BishopAccountability.org

Manny Waks: child sexual abuse survivor who fought back

By Rick Morton
Australian
October 03, 2016

https://goo.gl/1KDD7h

‘I became accustomed to the intimidation’: Manny Waks.
Photo by Stuart McEvoy

Manny Waks took a razor on the plane bound for Israel and shaved his whiskers after takeoff.

He hoped the journey and clean-shaven face would deliver him not only from his community in Melbourne but from the Ultra Orthodox sect that so reminded him of the sexual abuse he had endured as a boy.

He tried to forget Jewish holidays, customs, language. The abuse had erased his childhood innocence and taken from him his larger identity in the world.

After years of trying to deal with the perpetrators of his abuse in private, Manny Waks blew the whistle on the pedophiles who preyed on him and others at Melbourne’s Yeshiva Centre in 2011.
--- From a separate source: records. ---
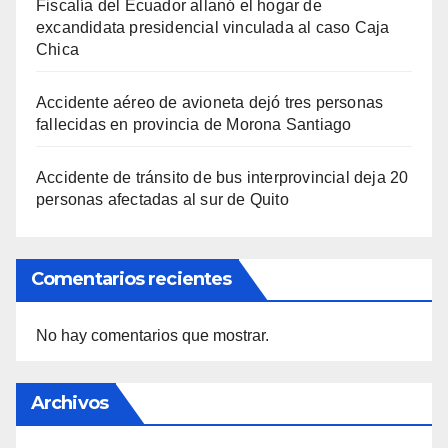
Fiscalía del Ecuador allanó el hogar de
excandidata presidencial vinculada al caso Caja
Chica
Accidente aéreo de avioneta dejó tres personas
fallecidas en provincia de Morona Santiago
Accidente de tránsito de bus interprovincial deja 20
personas afectadas al sur de Quito
Comentarios recientes
No hay comentarios que mostrar.
Archivos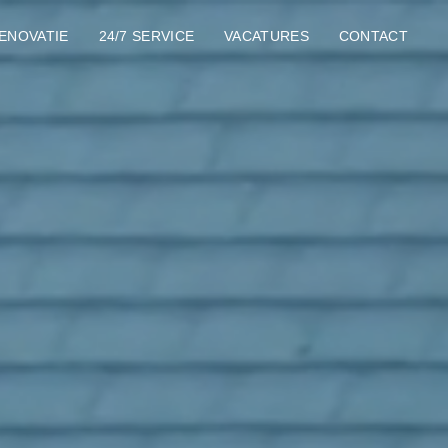
ENOVATIE
24/7 SERVICE
VACATURES
CONTACT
When the centre’s leaders were called before the Royal Commission into Institutional Responses to Child Sexual Abuse, it became the most watched public hearing, jarring an international Jewish community now confronted with abuse and cover-ups, as with the Catholic Church before it.
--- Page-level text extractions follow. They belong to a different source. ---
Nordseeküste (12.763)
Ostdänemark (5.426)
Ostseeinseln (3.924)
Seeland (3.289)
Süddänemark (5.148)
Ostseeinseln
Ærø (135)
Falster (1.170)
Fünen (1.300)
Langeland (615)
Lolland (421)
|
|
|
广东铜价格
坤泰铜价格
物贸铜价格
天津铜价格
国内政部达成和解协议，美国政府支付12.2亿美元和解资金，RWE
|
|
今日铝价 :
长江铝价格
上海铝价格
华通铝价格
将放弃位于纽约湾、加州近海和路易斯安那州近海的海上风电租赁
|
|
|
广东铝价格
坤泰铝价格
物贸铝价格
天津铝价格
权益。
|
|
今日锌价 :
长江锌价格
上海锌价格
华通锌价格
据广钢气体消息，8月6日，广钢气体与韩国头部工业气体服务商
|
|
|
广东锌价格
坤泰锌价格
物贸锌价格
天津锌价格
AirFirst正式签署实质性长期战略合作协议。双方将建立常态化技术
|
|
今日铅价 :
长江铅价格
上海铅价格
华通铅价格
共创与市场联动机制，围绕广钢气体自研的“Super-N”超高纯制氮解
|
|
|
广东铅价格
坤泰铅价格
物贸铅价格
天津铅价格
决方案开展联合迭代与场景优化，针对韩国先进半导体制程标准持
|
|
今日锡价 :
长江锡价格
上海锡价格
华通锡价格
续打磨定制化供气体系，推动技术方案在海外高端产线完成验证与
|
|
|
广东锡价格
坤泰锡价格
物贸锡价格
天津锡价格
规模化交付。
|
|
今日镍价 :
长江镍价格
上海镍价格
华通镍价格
What happened next forms the title of Mr Waks’s memoir — Who gave you permission? — co-written by journalist Michael ­Visontay.

Rabbi Zvi Hirsch Telsner aimed a sermon at Manny’s ­father, saying: “Who gave you permission to tell anybody?”

“In my own experience and certainly other victims, too, we felt at least as traumatised by the response from the institution as we did by the abuse itself,” Mr Waks, 40, told The Australian.

“It was unfortunate because I became accustomed to the ­intimidation and the defamation that went my way.”

Long before he went public, at 18 Mr Waks boarded that flight for Israel. “I shed everything I possibly could, both physically and spiritually, from my identity. I not only removed it from my life, I fought it — I forced myself to forget Jewish holidays and practices.”

He found little solace in Israel, where he lived and served in the defence force, nor in his return to Australia. His parents still lived across the road from the Yeshiva Centre. “The difference between Judaism and many other religions, to me, is that Judaism is so much more. It is a culture, a ­history, a language,” he said.

“So when I came back home, I couldn’t get outside it. I wondered, where would I send my child to kindergarten?”

Mr Waks, who is married with three children, founded Tzedek, a local organisation aimed at eradicating child abuse from the Jewish community, and took his efforts global with Kol v’Oz, a foundation he oversees.

One of his abusers lives in New York, sheltered by the Ultra Orthodox Chabad and he has identified issues with Israel’s “Right of Return” for Jews.

“Israel is becoming a refuge for Jewish pedophiles and that is a big concern,” he said.

On Friday, the Yeshiva Centre apologised to Mr Waks.